This was an exciting week for the Dojo Toolkit project, with the dojo.connect online conference, and the unveiling of the completely redesigned web site.
dojo.connect
Approximately 150 people attended the 3-day dojo.connect online conference. Many talks were delivered by Dojo committers and users on a wide-range of topics. A couple of talks that I enjoyed in particular were delivered by Jared Jurkiewicz (IBM) and Nicholas Kolba (Thomson Reuters).
Jared gave an overview of the much improved Dijit Editor. This talk reminded me of Jared’s early talks on Dojo Data, which inspired the community to greatly embrace and contribute improvements to his work. The new editor is amazing and is now competitive with the best rich text editors in the market.
Nick’s presentation focused on performance testing and optimization for their platform in Thomson Reuters’ financial services division. He features some excellent work done in partnership with SitePen, to build better tools for testing performance, and explained how Thomson Reuters greatly improved the performance of Dojo and JavaScript in their application by having a great way to measure performance on an extremely granular level.

● Assigned task
Return the part of the dojo.connect text that opens with the words containing "Jared gave an" and closes with "extremely granular level.", copying it word for word. You won't need the rows that come next.

● Information
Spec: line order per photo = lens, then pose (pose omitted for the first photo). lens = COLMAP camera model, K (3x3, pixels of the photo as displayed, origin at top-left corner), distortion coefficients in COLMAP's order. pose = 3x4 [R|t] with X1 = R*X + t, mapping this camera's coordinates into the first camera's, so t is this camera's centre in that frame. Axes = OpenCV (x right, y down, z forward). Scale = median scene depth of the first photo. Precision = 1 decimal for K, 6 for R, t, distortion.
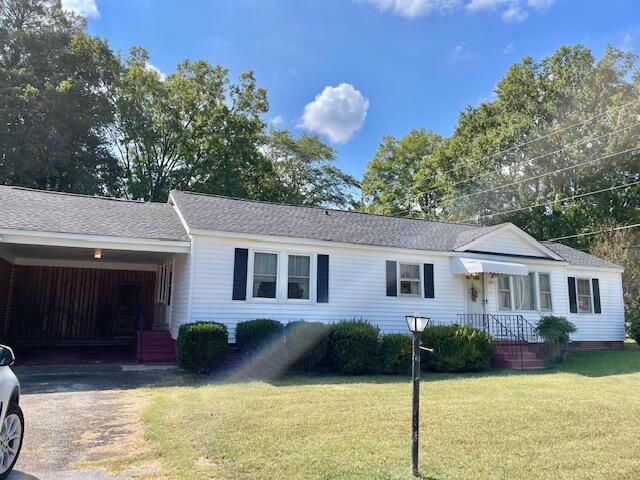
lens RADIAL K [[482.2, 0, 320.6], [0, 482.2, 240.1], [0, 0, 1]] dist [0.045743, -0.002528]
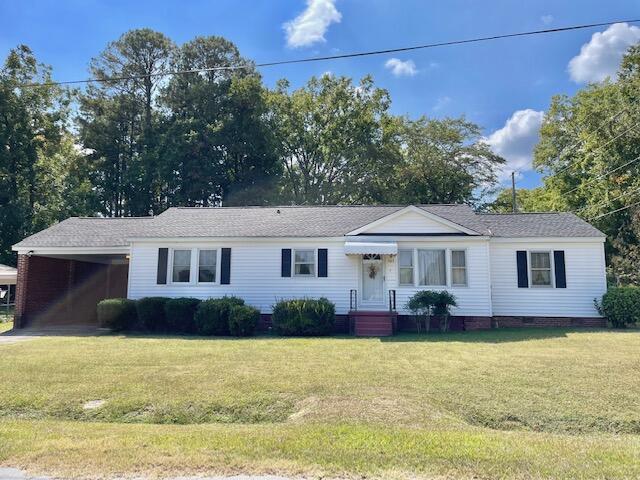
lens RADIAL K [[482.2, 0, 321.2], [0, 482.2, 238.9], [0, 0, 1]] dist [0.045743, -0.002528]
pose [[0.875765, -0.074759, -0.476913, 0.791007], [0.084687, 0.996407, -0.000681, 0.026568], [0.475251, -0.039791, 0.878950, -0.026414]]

...

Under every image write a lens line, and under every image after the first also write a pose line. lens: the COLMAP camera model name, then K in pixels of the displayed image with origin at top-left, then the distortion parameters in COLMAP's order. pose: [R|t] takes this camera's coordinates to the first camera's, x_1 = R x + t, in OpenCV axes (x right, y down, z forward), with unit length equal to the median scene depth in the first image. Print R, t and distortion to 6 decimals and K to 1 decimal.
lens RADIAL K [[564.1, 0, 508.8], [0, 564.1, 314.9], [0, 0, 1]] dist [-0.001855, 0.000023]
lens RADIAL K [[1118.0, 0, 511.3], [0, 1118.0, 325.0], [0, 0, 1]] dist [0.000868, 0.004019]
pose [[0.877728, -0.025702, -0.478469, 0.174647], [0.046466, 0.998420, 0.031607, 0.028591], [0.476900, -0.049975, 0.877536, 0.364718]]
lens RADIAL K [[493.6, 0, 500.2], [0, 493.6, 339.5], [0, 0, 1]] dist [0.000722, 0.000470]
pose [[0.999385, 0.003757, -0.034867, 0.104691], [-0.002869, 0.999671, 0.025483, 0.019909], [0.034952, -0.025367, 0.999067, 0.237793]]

==

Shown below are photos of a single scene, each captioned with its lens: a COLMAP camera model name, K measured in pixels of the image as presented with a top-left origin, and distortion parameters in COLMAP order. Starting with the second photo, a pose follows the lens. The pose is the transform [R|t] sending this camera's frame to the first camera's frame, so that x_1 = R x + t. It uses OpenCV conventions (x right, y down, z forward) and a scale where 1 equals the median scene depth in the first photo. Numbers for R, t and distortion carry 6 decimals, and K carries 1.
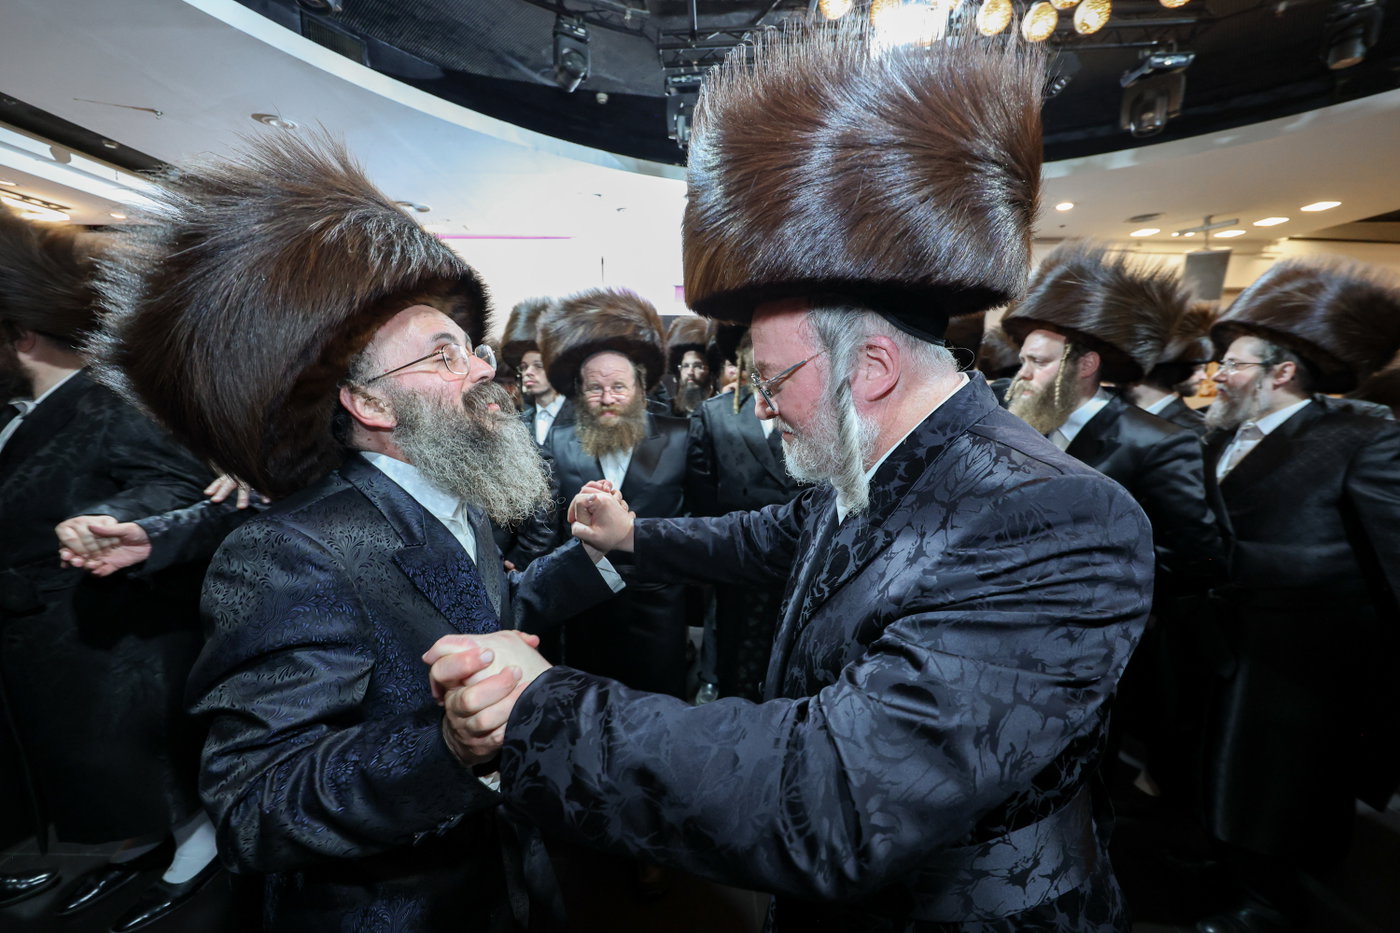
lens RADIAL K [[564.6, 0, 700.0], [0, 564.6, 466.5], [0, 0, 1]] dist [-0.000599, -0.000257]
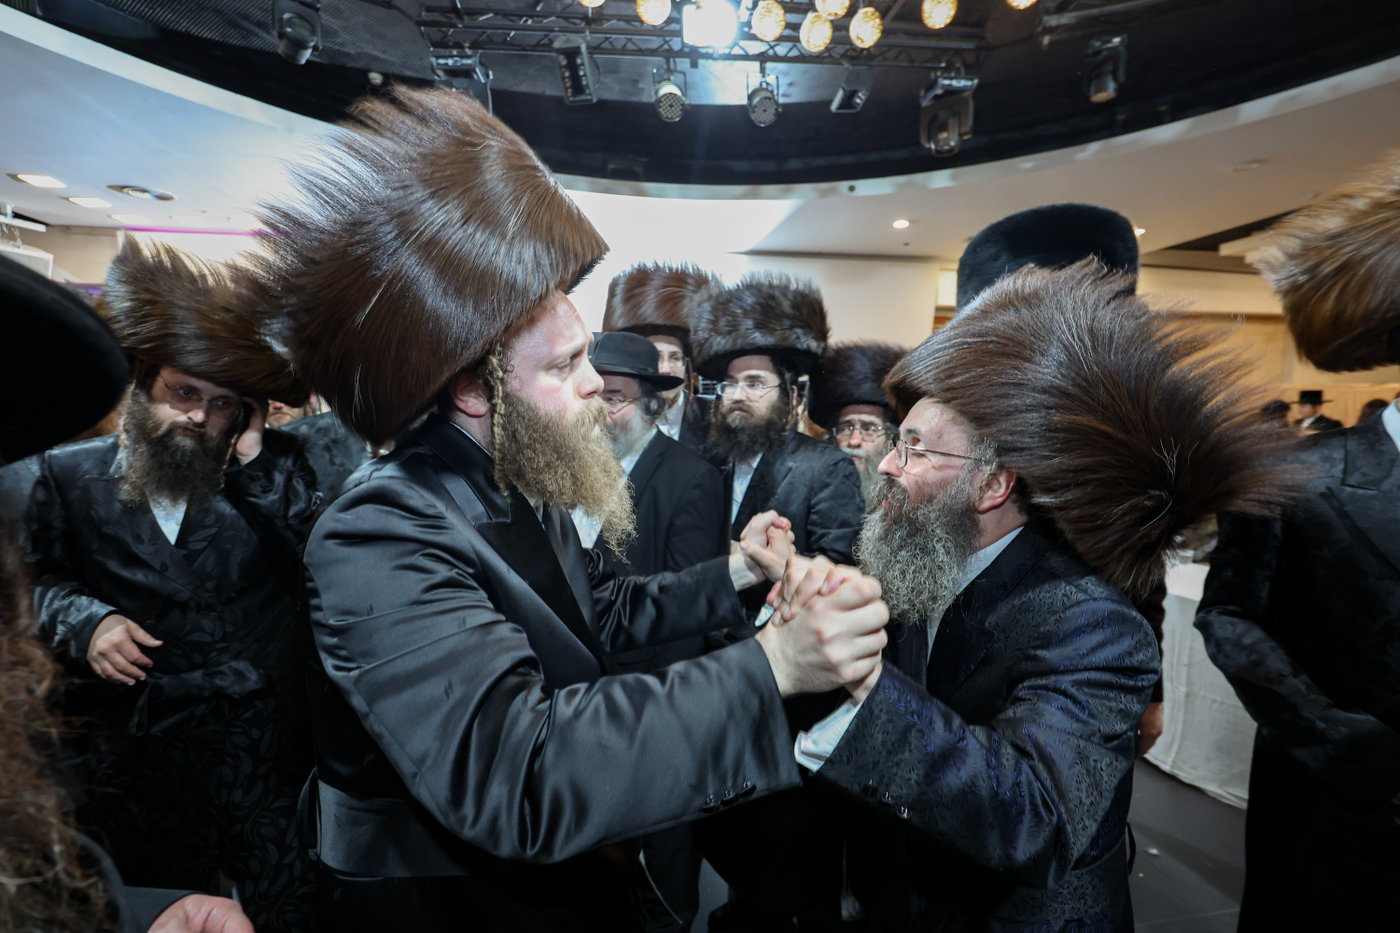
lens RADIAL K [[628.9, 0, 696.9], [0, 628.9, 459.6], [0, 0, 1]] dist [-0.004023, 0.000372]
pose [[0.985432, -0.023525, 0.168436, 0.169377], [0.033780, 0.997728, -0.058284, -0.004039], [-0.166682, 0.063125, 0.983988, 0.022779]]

● Expected output
Jared gave an overview of the much improved Dijit Editor. This talk reminded me of Jared’s early talks on Dojo Data, which inspired the community to greatly embrace and contribute improvements to his work. The new editor is amazing and is now competitive with the best rich text editors in the market.
Nick’s presentation focused on performance testing and optimization for their platform in Thomson Reuters’ financial services division. He features some excellent work done in partnership with SitePen, to build better tools for testing performance, and explained how Thomson Reuters greatly improved the performance of Dojo and JavaScript in their application by having a great way to measure performance on an extremely granular level.